Quote the text from every item word for word, and leave the pictures out of your answer.

(Text extracted page by page)
====
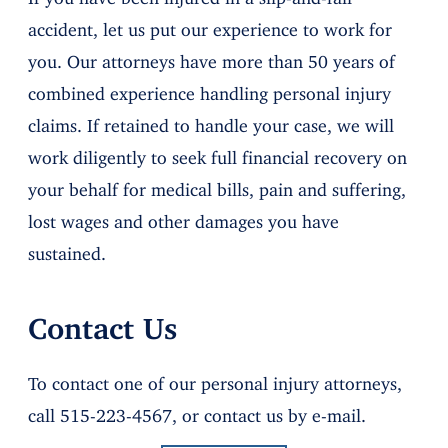
accident, let us put our experience to work for
you. Our attorneys have more than 50 years of
combined experience handling personal injury
claims. If retained to handle your case, we will
work diligently to seek full financial recovery on
your behalf for medical bills, pain and suffering,
lost wages and other damages you have
sustained.
Contact Us
To contact one of our personal injury attorneys,
call 515-223-4567, or contact us by e-mail.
====
• Response to this exercise:
accident, let us put our experience to work for
you. Our attorneys have more than 50 years of
combined experience handling personal injury
claims. If retained to handle your case, we will
work diligently to seek full financial recovery on
your behalf for medical bills, pain and suffering,
lost wages and other damages you have
sustained.
Contact Us
To contact one of our personal injury attorneys,
call 515-223-4567, or contact us by e-mail.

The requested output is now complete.